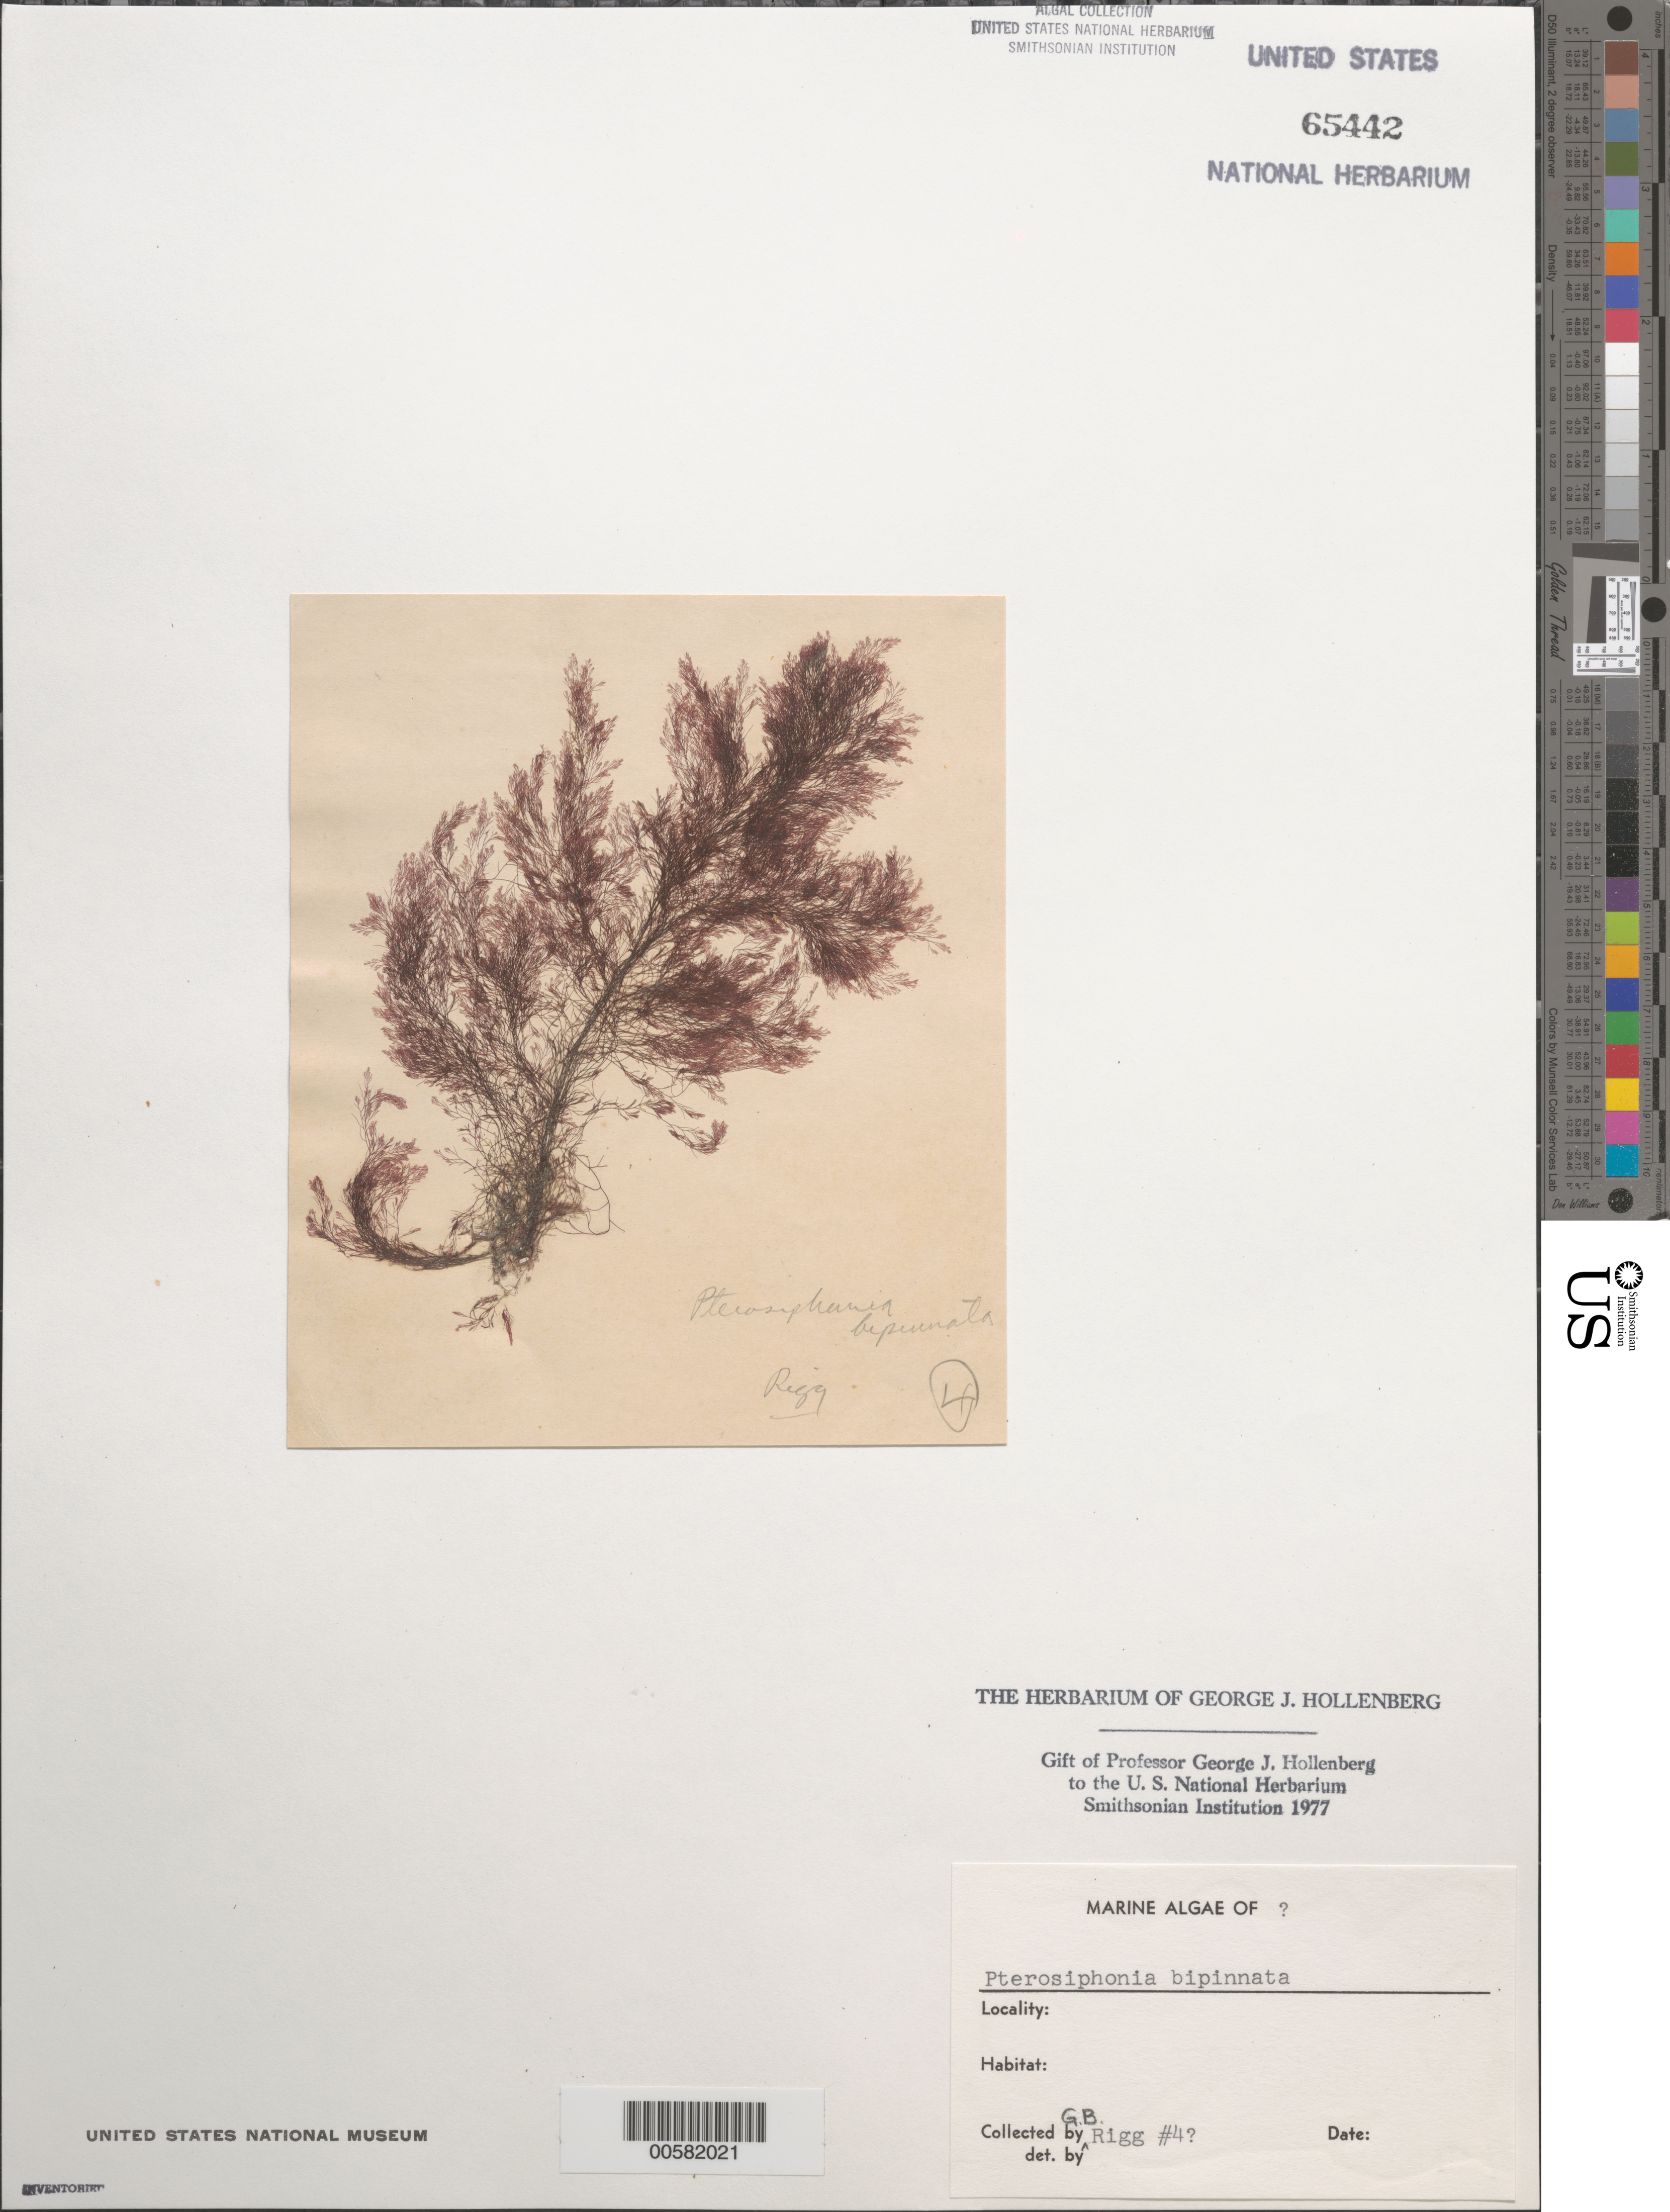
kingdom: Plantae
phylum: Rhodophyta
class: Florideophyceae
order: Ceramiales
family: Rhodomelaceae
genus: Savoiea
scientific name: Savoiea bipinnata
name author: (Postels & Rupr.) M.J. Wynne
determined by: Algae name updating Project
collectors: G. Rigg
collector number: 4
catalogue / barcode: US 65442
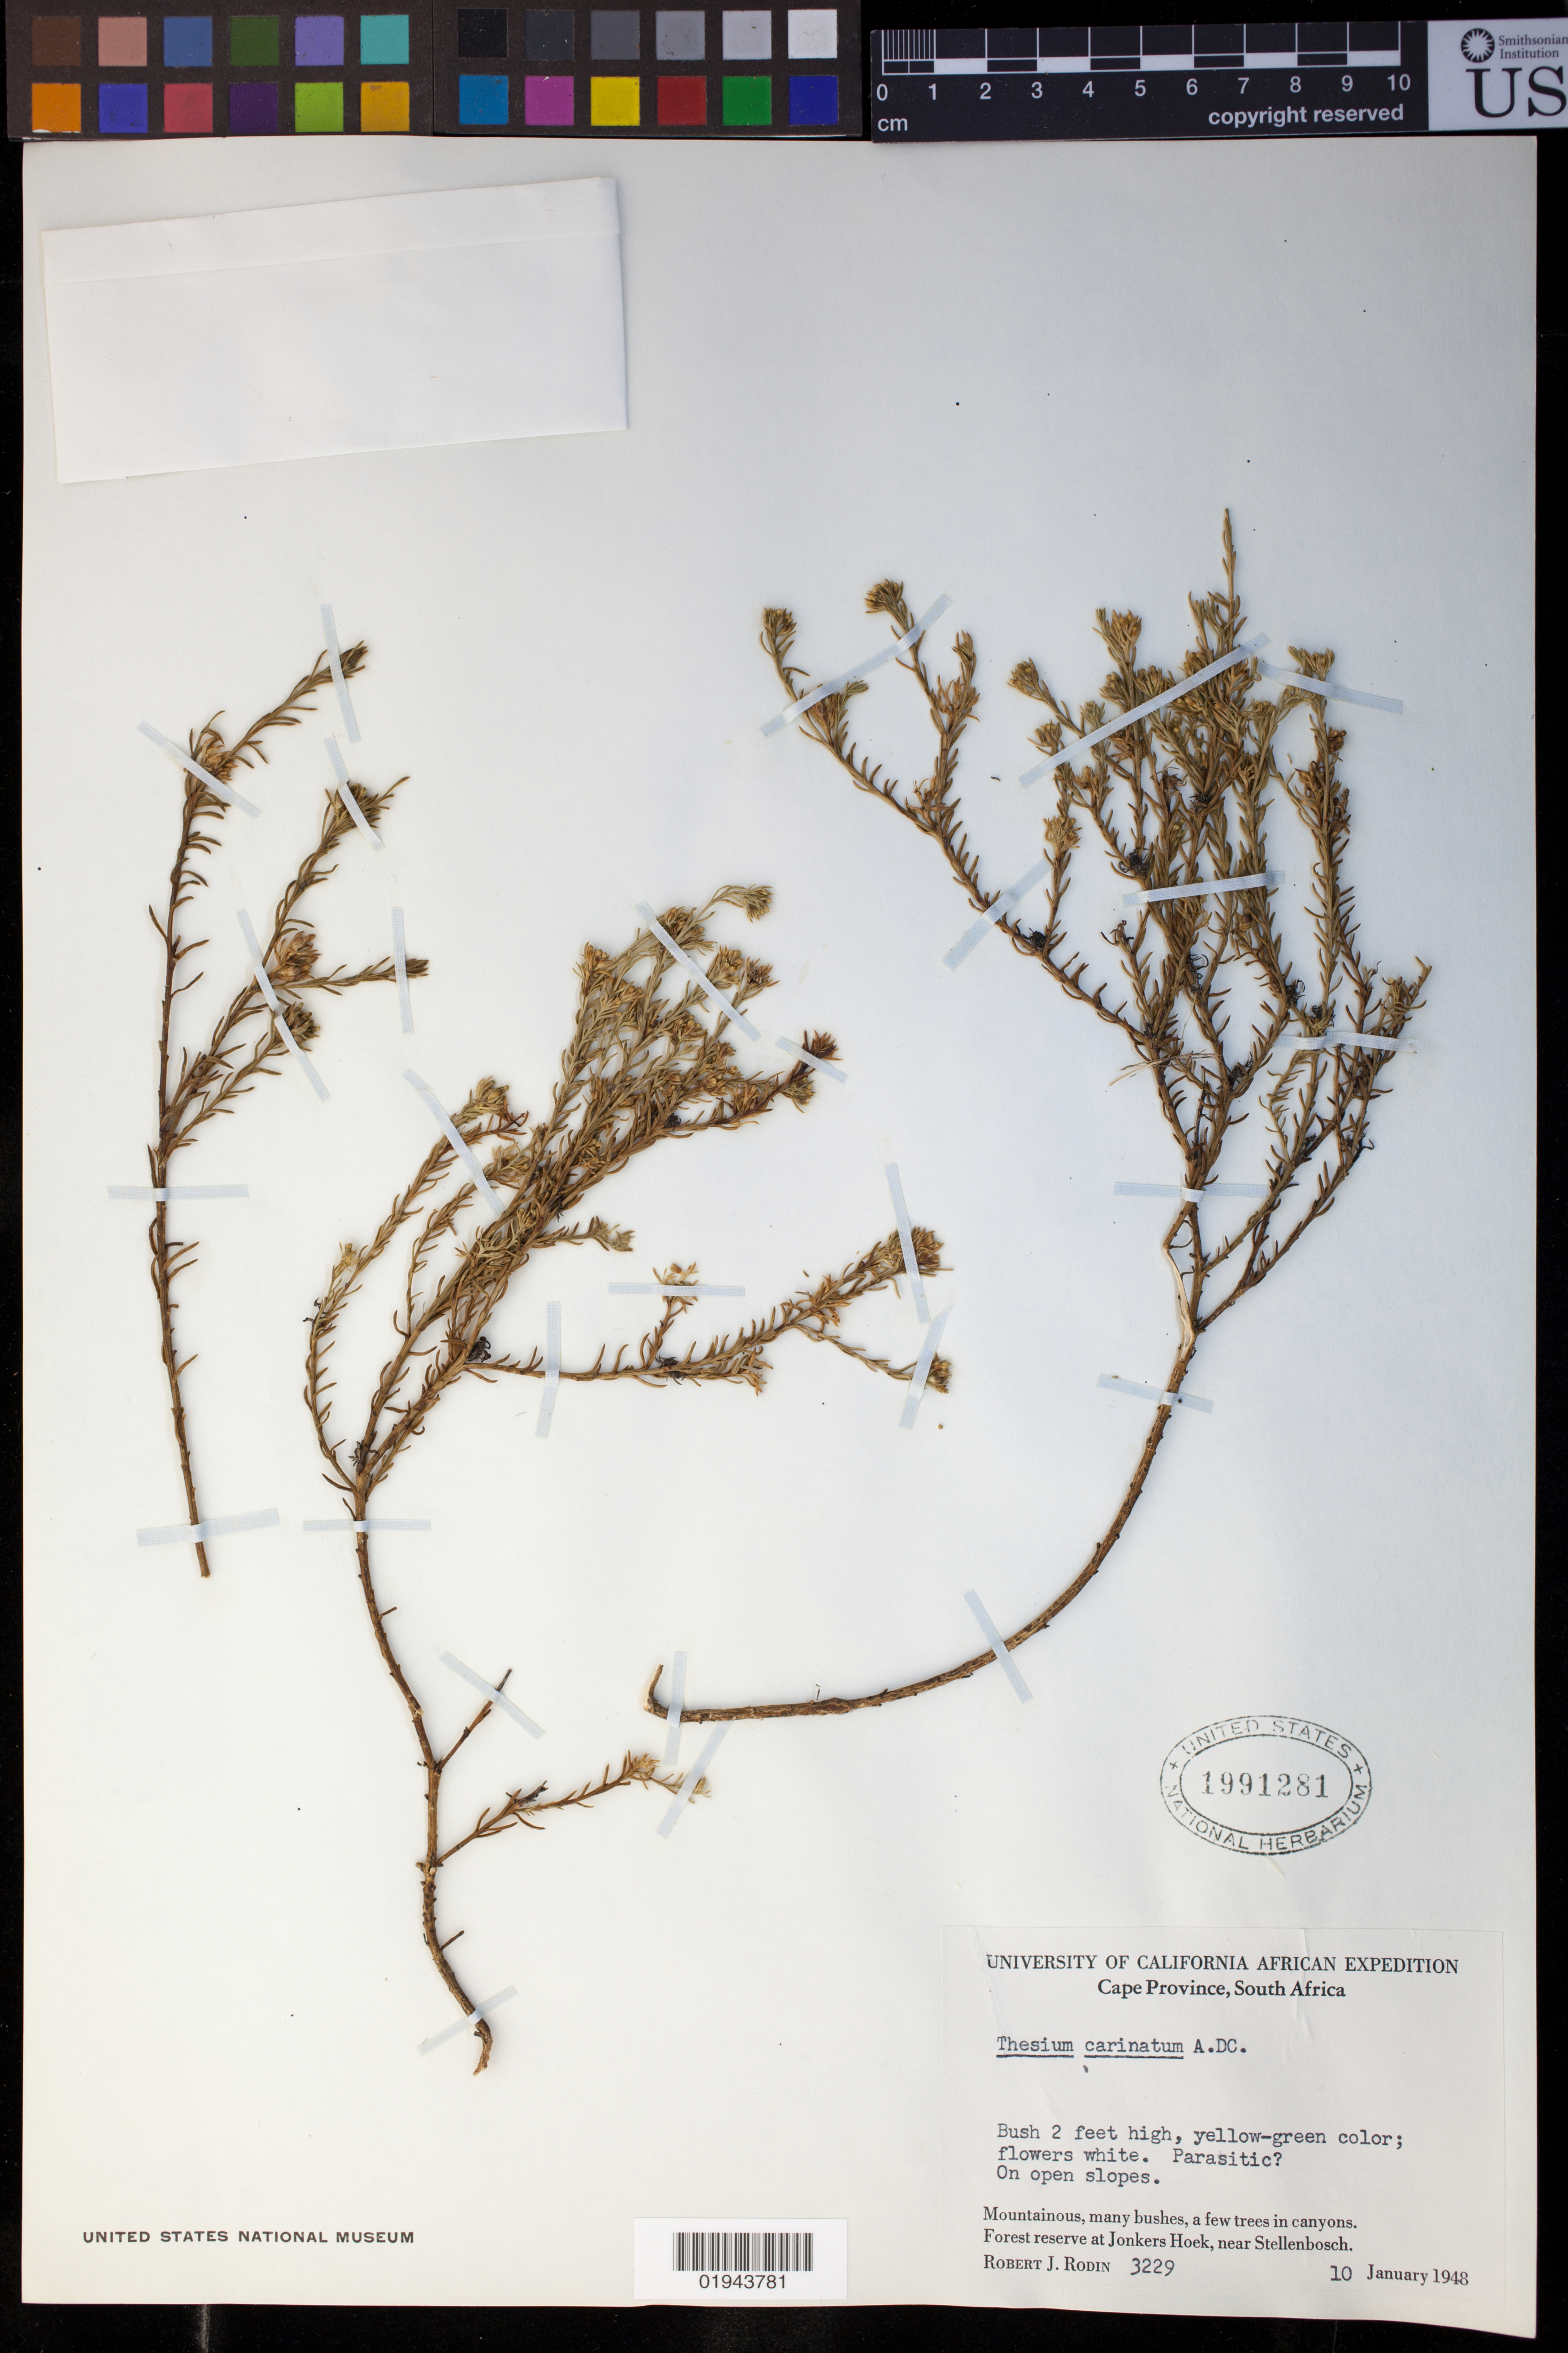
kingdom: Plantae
--------------------
WRITTEN EXERCISE:
Can you write out every line of the data above word for word, leaving the pictures out?

REPLY:
kingdom: Plantae
phylum: Rhodophyta
class: Florideophyceae
order: Ceramiales
family: Rhodomelaceae
genus: Savoiea
scientific name: Savoiea bipinnata
name author: (Postels & Rupr.) M.J. Wynne
determined by: Algae name updating Project
collectors: G. Rigg
collector number: 4
catalogue / barcode: US 65442
kingdom: Plantae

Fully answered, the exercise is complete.